- Born: 16 August 1919 Agra, India
- Died: 2005 (aged 85–86)
- Occupation: Writer
- Spouse: Rekha Jain
- Children: Urmi Bhushan Gupta, Rashmi Vajpeyi, Kirti Jain and Sanjay Jain
- Awards: Padma Shri

= Nemi Chandra Jain =

Indian writer

Nemi Chandra Jain (1919-2005) was an Indian poet, critic, theatre personality and the founder of Natarang Pratishthan, a charitable trust established in 1989 for the promotion of theatre, arts, literature and culture in India. He was born on 16 August 1919 in Agra and was a holder of a master's degree (MA) in English. He served the National School of Drama as a senior lecturer from 1959 till 1982 and also worked with The Statesman and The Economic Times as a columnist. He founded Natrang, a theatre magazine, was its editor and visited many countries with his theatre activities. He was the author of Octave Strings (1944), Solitary (1973), Navanna (2002), Aage Gahan Andhera Hai (2007) and Rang Dharshan (2008) besides several translations and critical essays on a variety of subjects. including From the Wings, Notes on Indian Theatre, which is a prescribed text for academics at Christ University.
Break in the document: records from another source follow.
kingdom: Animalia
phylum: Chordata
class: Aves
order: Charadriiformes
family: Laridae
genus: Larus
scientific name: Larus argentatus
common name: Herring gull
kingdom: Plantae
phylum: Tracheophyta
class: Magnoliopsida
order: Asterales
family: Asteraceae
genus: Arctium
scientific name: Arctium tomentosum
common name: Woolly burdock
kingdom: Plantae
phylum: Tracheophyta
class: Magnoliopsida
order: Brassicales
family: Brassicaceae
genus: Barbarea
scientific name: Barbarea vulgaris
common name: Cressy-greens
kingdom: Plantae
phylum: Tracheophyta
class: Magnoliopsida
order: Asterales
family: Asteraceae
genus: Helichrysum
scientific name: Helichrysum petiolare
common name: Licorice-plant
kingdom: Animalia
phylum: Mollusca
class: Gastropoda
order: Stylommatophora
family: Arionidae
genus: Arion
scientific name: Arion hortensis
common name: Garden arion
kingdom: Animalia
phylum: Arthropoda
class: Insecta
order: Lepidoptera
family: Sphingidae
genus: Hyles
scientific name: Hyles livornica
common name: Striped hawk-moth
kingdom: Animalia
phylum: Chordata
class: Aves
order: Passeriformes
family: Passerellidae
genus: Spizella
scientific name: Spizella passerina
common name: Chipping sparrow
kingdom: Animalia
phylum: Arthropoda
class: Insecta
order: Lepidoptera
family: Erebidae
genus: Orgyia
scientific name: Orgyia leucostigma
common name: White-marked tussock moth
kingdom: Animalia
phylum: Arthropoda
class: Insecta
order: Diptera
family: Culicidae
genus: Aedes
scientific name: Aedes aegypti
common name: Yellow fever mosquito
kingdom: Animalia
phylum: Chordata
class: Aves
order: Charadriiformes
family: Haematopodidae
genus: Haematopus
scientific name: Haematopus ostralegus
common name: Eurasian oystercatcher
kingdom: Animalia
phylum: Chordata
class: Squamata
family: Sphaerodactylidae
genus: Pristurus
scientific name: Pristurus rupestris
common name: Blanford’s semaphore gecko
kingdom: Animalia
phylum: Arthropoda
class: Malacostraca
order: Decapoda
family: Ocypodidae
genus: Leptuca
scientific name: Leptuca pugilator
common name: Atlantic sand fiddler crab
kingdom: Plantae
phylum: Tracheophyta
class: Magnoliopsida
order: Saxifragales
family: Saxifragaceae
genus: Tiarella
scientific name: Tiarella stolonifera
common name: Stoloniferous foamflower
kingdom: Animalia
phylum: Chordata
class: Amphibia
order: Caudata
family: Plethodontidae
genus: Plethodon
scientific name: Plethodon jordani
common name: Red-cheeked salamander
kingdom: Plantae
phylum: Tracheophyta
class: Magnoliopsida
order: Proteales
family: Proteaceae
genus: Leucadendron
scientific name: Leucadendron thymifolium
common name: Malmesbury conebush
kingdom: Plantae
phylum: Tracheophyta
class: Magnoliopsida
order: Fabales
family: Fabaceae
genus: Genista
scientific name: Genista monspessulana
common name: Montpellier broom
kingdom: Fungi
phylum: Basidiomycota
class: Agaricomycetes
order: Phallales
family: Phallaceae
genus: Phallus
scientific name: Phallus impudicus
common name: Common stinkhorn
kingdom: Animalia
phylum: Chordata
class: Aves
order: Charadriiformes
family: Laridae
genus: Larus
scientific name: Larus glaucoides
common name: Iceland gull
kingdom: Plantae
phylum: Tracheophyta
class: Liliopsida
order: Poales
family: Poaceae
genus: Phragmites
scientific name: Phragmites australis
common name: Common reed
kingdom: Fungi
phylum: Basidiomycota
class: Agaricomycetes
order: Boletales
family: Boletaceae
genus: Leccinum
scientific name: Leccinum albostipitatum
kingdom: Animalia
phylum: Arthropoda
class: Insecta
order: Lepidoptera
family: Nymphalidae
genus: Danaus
Jain was honoured by the Government of India in 2003 with Padma Shri, the fourth highest Indian civilian award. He died two years later, in 2005. Natrang Pratishthan has instituted an annual lecture to honour his memory.

His wife, Smt. Rekha Jain was a children playwright, dancer and writer. She was founder director of Umang Children's theatre.
His daughter, Kirti Jain is also an eminent theatre artist and served the National School of Drama as The Director from 1988 till 1995.
His son, Sanjay Jain is professor at Department of Physics and Astrophysics, University of delhi and has served as head of the department.